CacheKafkaConsumer in the project `kafka-0-10-sql` is designed to maintain a pool of KafkaConsumers that can be reused. However, it was built with the assumption there will be only one task using trying to read the same Kafka TopicPartition at the same time. Hence, the cache was keyed by the TopicPartition a consumer is supposed to read. And any cases where this assumption may not be true, we have SparkPlan flag to disable the use of a cache. So it was up to the planner to correctly identify when it was not safe to use the cache and set the flag accordingly.
Fundamentally, this is the wrong way to approach the problem. It is HARD for a high-level planner to reason about the low-level execution model, whether there will be multiple tasks in the same query trying to read the same partition. Case in point, 2.3.0 introduced stream-stream joins, and you can build a streaming self-join query on Kafka. It's pretty non-trivial to figure out how this leads to two tasks reading the same partition twice, possibly concurrently. And due to the non-triviality, it is hard to figure this out in the planner and set the flag to avoid the cache / consumer pool. And this can inadvertently lead to ConcurrentModificationException ,or worse, silent reading of incorrect data.

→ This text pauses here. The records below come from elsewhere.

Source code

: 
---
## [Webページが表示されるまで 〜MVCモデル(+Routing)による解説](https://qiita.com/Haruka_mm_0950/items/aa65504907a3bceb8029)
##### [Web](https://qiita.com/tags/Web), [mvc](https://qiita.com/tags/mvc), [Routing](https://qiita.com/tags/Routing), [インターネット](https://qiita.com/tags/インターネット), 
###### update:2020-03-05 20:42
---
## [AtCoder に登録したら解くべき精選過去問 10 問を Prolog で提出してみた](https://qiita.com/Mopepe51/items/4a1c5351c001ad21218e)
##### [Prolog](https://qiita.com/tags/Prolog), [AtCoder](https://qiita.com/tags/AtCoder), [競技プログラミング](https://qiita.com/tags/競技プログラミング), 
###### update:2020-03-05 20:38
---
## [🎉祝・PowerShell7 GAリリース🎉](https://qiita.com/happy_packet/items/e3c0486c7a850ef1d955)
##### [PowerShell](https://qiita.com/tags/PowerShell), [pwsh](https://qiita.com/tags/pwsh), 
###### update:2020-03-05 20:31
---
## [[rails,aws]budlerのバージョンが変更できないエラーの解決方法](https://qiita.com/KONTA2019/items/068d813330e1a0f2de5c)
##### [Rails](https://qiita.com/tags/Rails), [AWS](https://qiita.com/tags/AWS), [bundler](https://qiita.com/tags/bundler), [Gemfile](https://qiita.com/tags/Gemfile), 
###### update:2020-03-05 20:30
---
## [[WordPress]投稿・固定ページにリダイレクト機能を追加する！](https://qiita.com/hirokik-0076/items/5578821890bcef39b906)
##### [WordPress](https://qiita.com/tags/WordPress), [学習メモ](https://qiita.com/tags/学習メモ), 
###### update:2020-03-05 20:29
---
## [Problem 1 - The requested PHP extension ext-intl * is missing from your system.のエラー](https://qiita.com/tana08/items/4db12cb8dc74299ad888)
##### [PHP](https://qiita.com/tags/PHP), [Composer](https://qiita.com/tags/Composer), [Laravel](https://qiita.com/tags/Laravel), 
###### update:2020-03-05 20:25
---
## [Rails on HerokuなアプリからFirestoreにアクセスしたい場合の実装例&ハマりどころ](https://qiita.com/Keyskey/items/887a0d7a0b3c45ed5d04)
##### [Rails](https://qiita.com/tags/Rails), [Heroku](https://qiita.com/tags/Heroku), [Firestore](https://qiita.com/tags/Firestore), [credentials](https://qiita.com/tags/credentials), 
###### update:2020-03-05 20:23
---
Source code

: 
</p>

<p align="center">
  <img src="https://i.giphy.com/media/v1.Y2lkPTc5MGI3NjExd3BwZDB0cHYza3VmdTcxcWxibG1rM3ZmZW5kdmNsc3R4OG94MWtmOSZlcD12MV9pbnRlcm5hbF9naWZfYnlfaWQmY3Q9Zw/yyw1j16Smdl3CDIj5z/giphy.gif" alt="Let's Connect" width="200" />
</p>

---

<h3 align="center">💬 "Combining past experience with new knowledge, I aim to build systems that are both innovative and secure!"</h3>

Here is a better way to design this. The planner shouldnt have to understand these low-level optimizations. Rather the consumer pool should be smart enough avoid concurrent use of a cached consumer. Currently, it tries to do so but incorrectly (the flag inuse is not checked when returning a cached consumer, see [this|https://github.com/apache/spark/blob/master/external/kafka-0-10-sql/src/main/scala/org/apache/spark/sql/kafka010/CachedKafkaConsumer.scala#L403).] If there is another request for the same partition as a currently in-use consumer, the pool should automatically return a fresh consumer that should be closed when the task is done.